Short items
SFDA questions contaminated heparin link
China’s State Food and Drug Administration (SFDA) has said it has found no link between chondroitin sulfate found in Baxter Inc’s blood thinning drug heparin and the deaths reported in the US earlier this year. The announcement contradicts earlier findings by the US Food and Drug Administration (FDA). The SFDA says that the severe allergic reactions to the drug appeared in the US and Germany but not in other countries using heparin containing the same contaminant. Meanwhile, other batches of heparin produced by Baxter that did not contain chondroitin sulfate have triggered adverse effects. SFDA experts also complained that the FDA and Baxter have not provided sufficient information to support its investigation into the heparin case in the US, but both the FDA and Baxter have denied the accusation.
Giant medical devices plant starts work
Johnson & Johnson Medical announced on 22 April that its first medical equipment plant in China has started production in Suzhou, Jiangsu Province.
Costing US$100 million, the factory is the pharmaceutical giant’s eighth medical equipment plant.

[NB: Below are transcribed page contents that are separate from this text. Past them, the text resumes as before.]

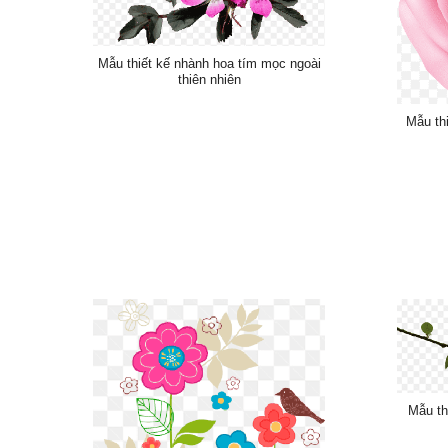
Mẫu thiết kế nhành hoa tím mọc ngoài
thiên nhiên
Mẫu th
Mẫu th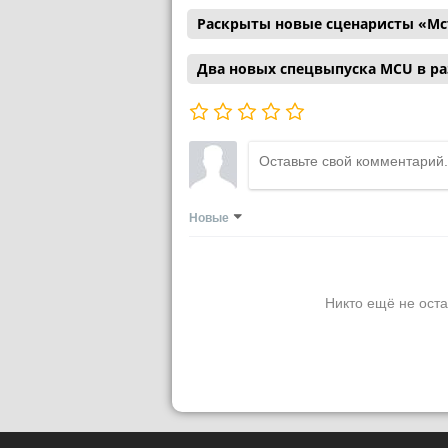
Раскрыты новые сценаристы «Мс
Два новых спецвыпуска MCU в р
Новые
Никто ещё не оста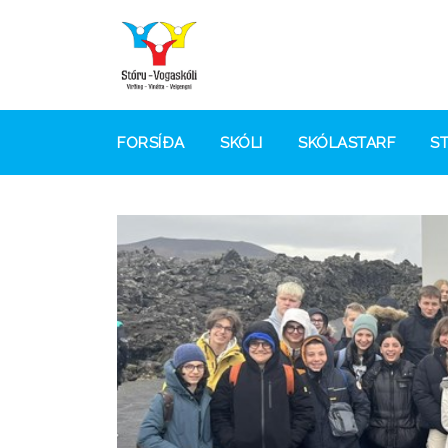
FORSÍÐA
SKÓLI
SKÓLASTARF
S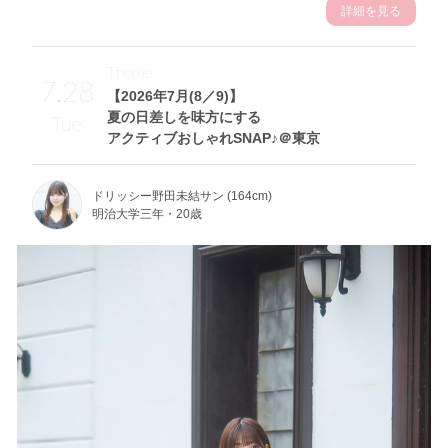
詳細を見る
Theme
7.28
【2026年7月(8／9)】
夏の日差しを味方にする
Tue
アクティブおしゃれSNAP♪＠東京
ドリッシー野田未結サン (164cm)
明治大学三年・20歳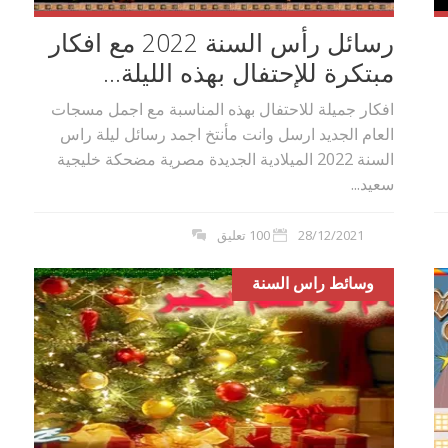
رسائل رأس السنة 2022 مع افكار
مبتكرة للإحتفال بهذه الليلة...
افكار جميلة للاحتفال بهذه المناسبة مع اجمل مسجات
العام الجديد ارسل وانت مأنتخ اجمد رسائل ليلة راس
السنة 2022 الميلادية الجديدة مصرية مضحكة خليجية
سعيد...
28/12/2021
100 تعليق
وسائط راس السنة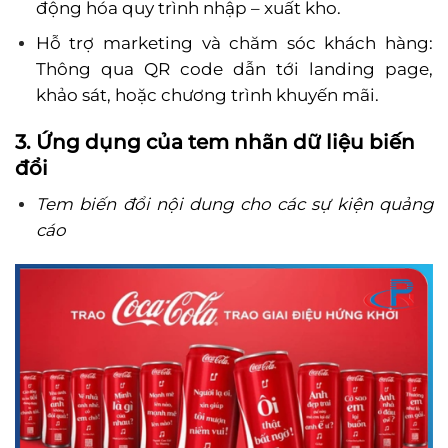
động hóa quy trình nhập – xuất kho.
Hỗ trợ marketing và chăm sóc khách hàng:
Thông qua QR code dẫn tới landing page,
khảo sát, hoặc chương trình khuyến mãi.
3. Ứng dụng của tem nhãn dữ liệu
biến
đổi
Tem biến đổi nội dung cho các sự kiện quảng
cáo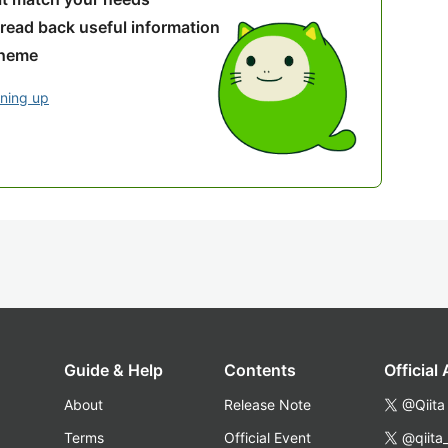
 read back useful information
theme
gning up
Guide & Help
Contents
Official
About
Release Note
@Qiita
Terms
Official Event
@qiita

The output of the Suzhou factory will account for 10-20 per cent of Johnson & Johnson Medical’s global production.
The Suzhou factory, one of the largest medical equipment plants in Asia, will initially focus on orthopaedic implant products, according to spokeswoman Karen Jiang of the company’s China branch.

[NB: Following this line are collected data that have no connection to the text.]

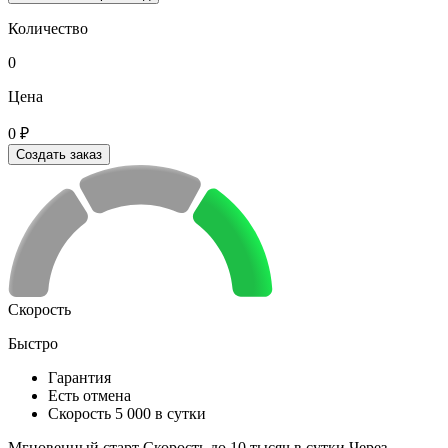
Количество
0
Цена
0 ₽
Создать заказ
Скорость
Быстро
Гарантия
Есть отмена
Скорость 5 000 в сутки
Мгновенный старт Скорость до 10 тысяч в сутки Через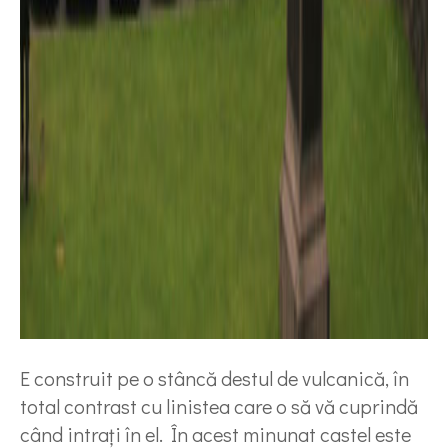
E construit pe o stâncă destul de vulcanică, în
total contrast cu linistea care o să vă cuprindă
când intrați în el. În acest minunat castel este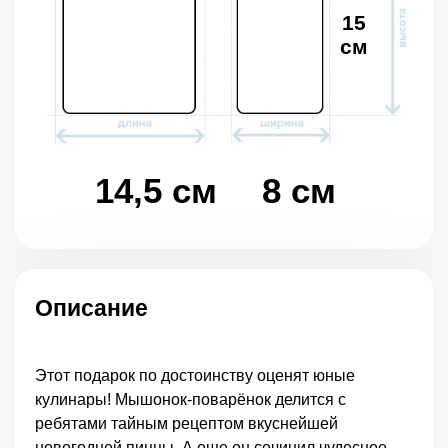
15
см
14,5 см
8 см
Описание
Этот подарок по достоинству оценят юные
кулинары! Мышонок-поварёнок делится с
ребятами тайным рецептом вкуснейшей
новогодней пиццы. А еще он сочинил чудесное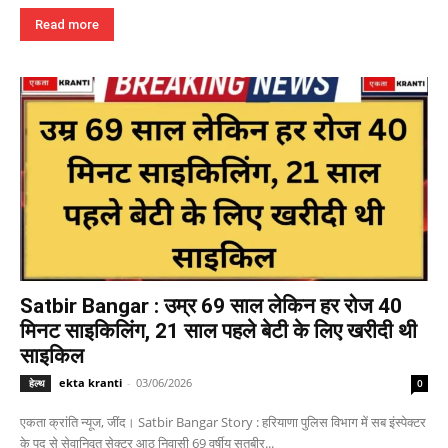
Read more
Satbir Bangar : उम्र 69 साल लेकिन हर रोज 40
मिनट साइकिलिंग, 21 साल पहले बेटी के लिए खरीदी थी
साइकिल
ekta kranti
-
03/06/2026
हेल्थ
0
एकता क्रांति न्यूज, जींद। Satbir Bangar Story : हरियाणा पुलिस विभाग में सब इंस्पेक्टर
के पद से सेवानिवृत सेक्टर आठ निवासी 69 वर्षीय सतबीर...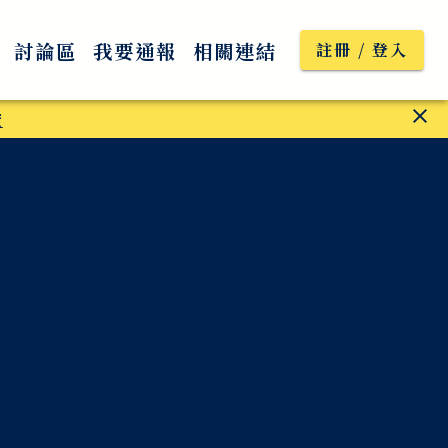
討論區
我要通報
相關連結
註冊 / 登入
度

China’s fast growing medical equipment market is expected to be worth 100 billion yuan (US$14 billion) by 2010, second only to that of the US.

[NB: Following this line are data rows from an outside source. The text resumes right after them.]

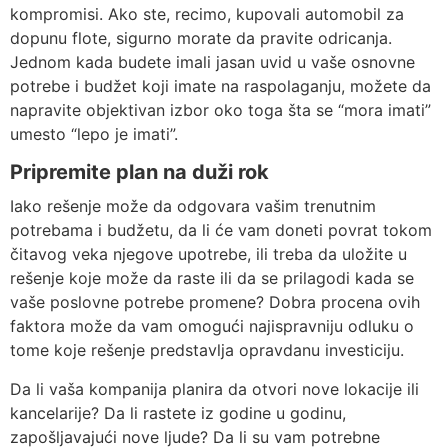
kompromisi. Ako ste, recimo, kupovali automobil za
dopunu flote, sigurno morate da pravite odricanja.
Jednom kada budete imali jasan uvid u vaše osnovne
potrebe i budžet koji imate na raspolaganju, možete da
napravite objektivan izbor oko toga šta se “mora imati”
umesto “lepo je imati”.
Pripremite plan na duži rok
Iako rešenje može da odgovara vašim trenutnim
potrebama i budžetu, da li će vam doneti povrat tokom
čitavog veka njegove upotrebe, ili treba da uložite u
rešenje koje može da raste ili da se prilagodi kada se
vaše poslovne potrebe promene? Dobra procena ovih
faktora može da vam omogući najispravniju odluku o
tome koje rešenje predstavlja opravdanu investiciju.
Da li vaša kompanija planira da otvori nove lokacije ili
kancelarije? Da li rastete iz godine u godinu,
zapošljavajući nove ljude? Da li su vam potrebne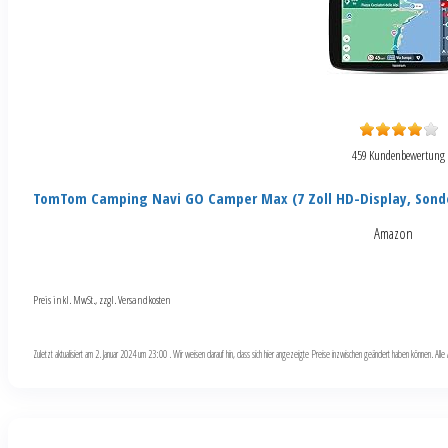
459 Kundenbewertung
TomTom Camping Navi GO Camper Max (7 Zoll HD-Display, Sond
Amazon
Preis inkl. MwSt., zzgl. Versandkosten
Zuletzt aktualisiert am 2. Januar 2024 um 23:00 . Wir weisen darauf hin, dass sich hier angezeigte Preise inzwischen geändert haben können. Al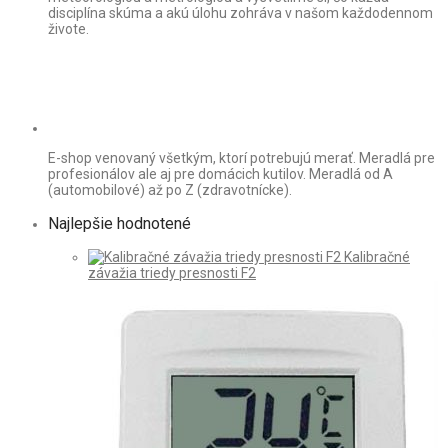
disciplína skúma a akú úlohu zohráva v našom každodennom
živote.
E-shop venovaný všetkým, ktorí potrebujú merať. Meradlá pre
profesionálov ale aj pre domácich kutilov. Meradlá od A
(automobilové) až po Z (zdravotnícke).
Najlepšie hodnotené
Kalibračné
závažia triedy presnosti F2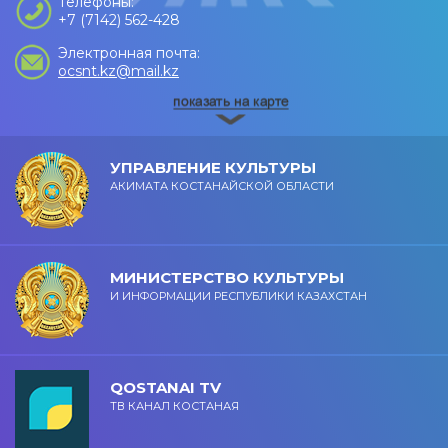
Телефоны:
+7 (7142) 562-428
Электронная почта:
ocsnt.kz@mail.kz
УПРАВЛЕНИЕ КУЛЬТУРЫ
АКИМАТА КОСТАНАЙСКОЙ ОБЛАСТИ
МИНИСТЕРСТВО КУЛЬТУРЫ
И ИНФОРМАЦИИ РЕСПУБЛИКИ КАЗАХСТАН
QOSTANAI TV
ТВ КАНАЛ КОСТАНАЯ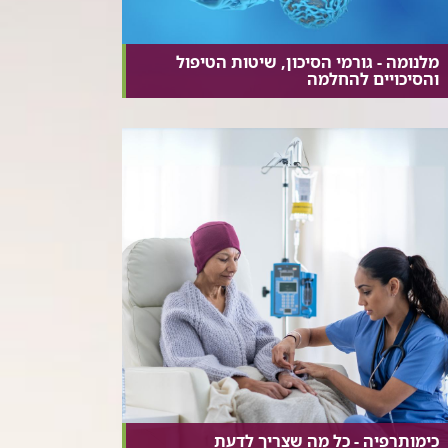
מלנומה - גורמי הסיכון, שיטות הטיפול
והסיכויים להחלמה
כימותרפיה - כל מה שצריך לדעת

China and Japan carbon capture effort
China and Japan may jointly launch a carbon capture and storage (CCS) project next year, according to media and industry sources.
The reported US$300 million project will capture carbon dioxide emissions from a thermal power plant in Harbin, in the northeastern Chinese province of Heilongjiang, and inject the CO2 into the province’s Daqing oil field to extract more crude oil, Japan’s Nikkei business daily said on 3 May.
Official sources have declined to comment, but the China Petroleum and Chemical Industry Association website says the agreement was signed during Chinese President Hu Jintao’s five-day visit to Japan, which ended on 10 May. Toyota Motor Corporation and China National Petroleum Corp (CNPC) are among those reported to have signed up to the project.